Alternate format: How to shop online safely (ITSAP.00.071) (PDF, 767 KB)
Online shopping is convenient; you can purchase items through your mobile device and get next-day delivery to your front door. However, you should be aware of the threats associated with online shopping. These threats pose many risks to not only your personal information, but your organization’s assets (e.g. email address, shipping address, phone number, credit card). Whether shopping online for personal reasons or using your organization’s accounts to make company purchases, protective practices for shopping online will help you and your organization keep sensitive information and assets private. This document covers the different ways you can keep your organization and yourself safe while shopping online.
What are the possible threats?
Online shopping puts you and your organization at risk for identity theft, hacking, and financial loss. Some ways in which threat actors can steal sensitive information and hack accounts include the following examples:
- Fake e-commerce sites that collect your information after you’ve followed through with a fake purchase
- Fraudulent payment processing sites (i.e. third-party financial arrangement) that collect your money for fake transactions
- Websites that are not encrypted, leaving your information open to anyone
- Websites that are not secure and don’t have reputable sellers (e.g. individual sellers or private citizens)
As stores and retailers increase their online presence, threat actors are finding more ways to steal information and commit fraud.
What are the warning signs?
You should look out for the following warning signs when deciding whether a website is trustworthy or not:
- The site looks poorly designed and unprofessional
- The links and the back button are broken or disabled
- The website displays no contact information (e.g. phone number, email, address)
- The return policies or privacy policies are either unclear or not stated
- Your credit card credentials are being requested for reasons other than your purchase
- The item prices are incredibly low (i.e. unbelievable deals)

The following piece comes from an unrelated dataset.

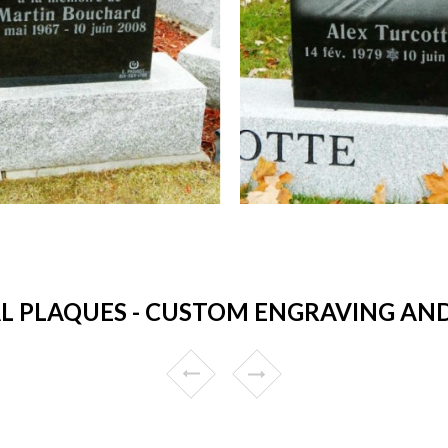
 PLAQUES - CUSTOM ENGRAVING AND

- The shipping, duties, and extra charges seem abnormal
How can I protect myself?
There are ways that you can protect yourself and your organization when you are shopping online, such as the following practices:
Research the retailer
- Read the website’s privacy policies, return policies, and other information.
- Use websites that start with https, as they use encryption policies to protect your information.

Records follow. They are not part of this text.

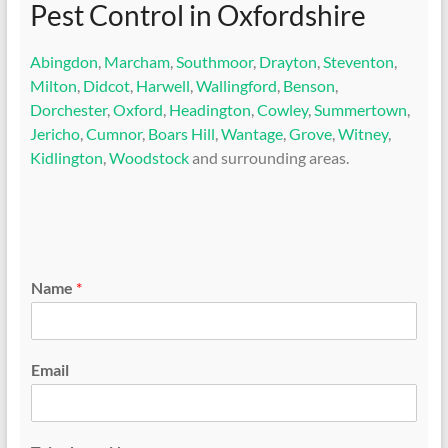
Pest Control in Oxfordshire
Abingdon
,
Marcham
,
Southmoor
,
Drayton
,
Steventon
,
Milton
,
Didcot
,
Harwell
,
Wallingford
,
Benson
,
Dorchester
,
Oxford
,
Headington
,
Cowley
,
Summertown
,
Jericho
,
Cumnor
,
Boars Hill
,
Wantage
,
Grove
,
Witney
,
Kidlington
,
Woodstock
and surrounding areas.
Name
*
Email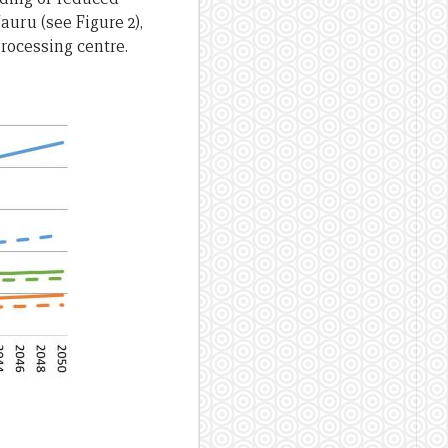
auru (see Figure 2),
processing centre.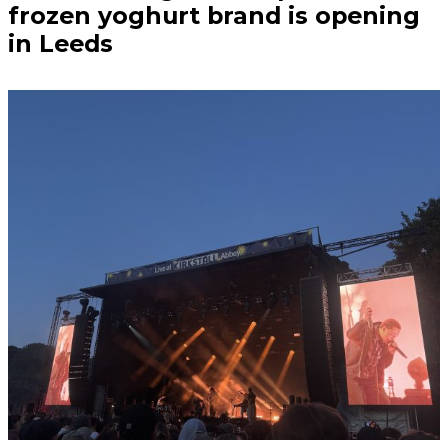
frozen yoghurt brand is opening
in Leeds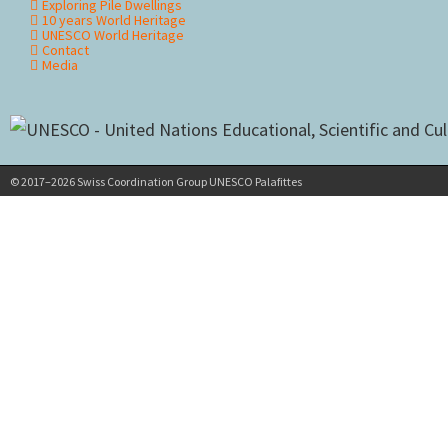
Exploring Pile Dwellings
10 years World Heritage
UNESCO World Heritage
Contact
Media
© 2017–2026 Swiss Coordination Group UNESCO Palafittes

- Use websites that display a green lock (i.e. Encrypts website traffic) in the address bar.
- Be cautious when browsing on your mobile phone because urls are shortened (i.e. Tricking you into visiting malicious websites).
Protect your accounts
- Create a unique and strong passphrase for online accounts.
- Use two-factor authentication.
- Check your credit card statements frequently.

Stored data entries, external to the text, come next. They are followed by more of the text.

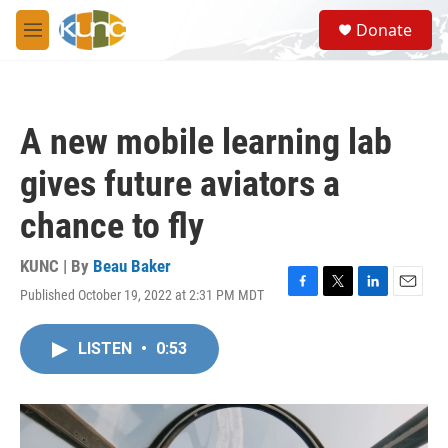
Skip to main content
S
Donate
e
M
a
e
r
n
c
u
h
A new mobile learning lab
u
e
gives future aviators a
r
y
chance to fly
KUNC | By
Beau Baker
Published October 19, 2022 at 2:31 PM MDT
F
T
L
E
a
w
i
m
c
i
n
a
LISTEN
•
0:53
e
t
k
i
b
t
e
l
o
e
d
o
r
I
k
n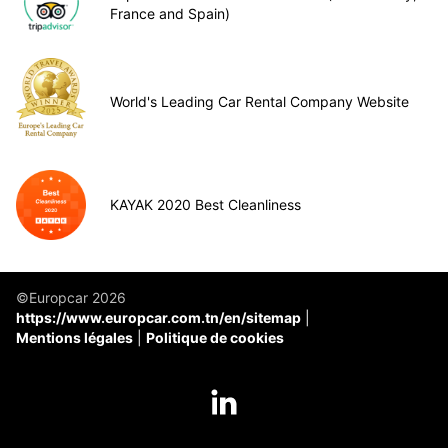
France and Spain)
World's Leading Car Rental Company Website
KAYAK 2020 Best Cleanliness
©Europcar 2026
https://www.europcar.com.tn/en/sitemap
Mentions légales
Politique de cookies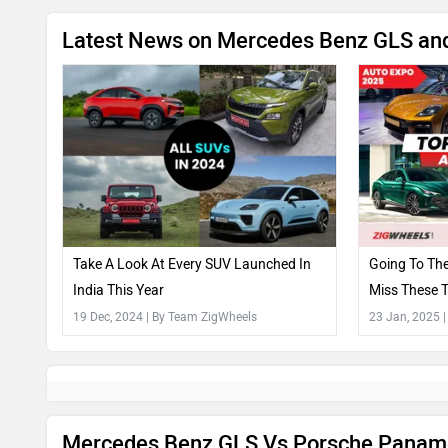
Latest News on Mercedes Benz GLS an
Take A Look At Every SUV Launched In
Going To Th
India This Year
Miss These 
Surprise!)
19 Dec, 2024
| By Team ZigWheels
23 Jan, 2025
Mercedes Benz GLS Vs Porsche Panam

- Use a safe form of payment (e.g. Credit cards) from major financial institutions that guarantee reimbursement for fraudulent transactions.
- Use a virtual credit card number or a separate card with a low spending limit if you are unfamiliar with the website (i.e. Banks offer temporary cards with set amounts to limit the damage that can take place on your real card).
Take additional precautions
- Limit the amount of personal information you use on the website (e.g. do not give your social insurance number).
- Back up, update, and patch devices.
- Use a secure Wi-Fi network (i.e. with a strong passphrase).
- Watch out for email scams (e.g. do not click links in emails for special deals).
Implementing these practices can help protect you when shopping online.
While they may reduce your risks, they do not erase them completely.
What do I do if I’ve been scammed?
Cyber threats can be difficult to spot. You may not even know that you’ve been tricked until it is too late. If you are the victim of a scam or a potential compromise, you should take the following actions to report and mitigate the incident:
- Report the incident to your security department, technical support, or senior management.
- Contact your credit card company.
- Reset your account credentials for related accounts, such as your email or social media accounts.
- Report the incident to the Canadian Anti-Fraud Centre or at 1-888-495-8501.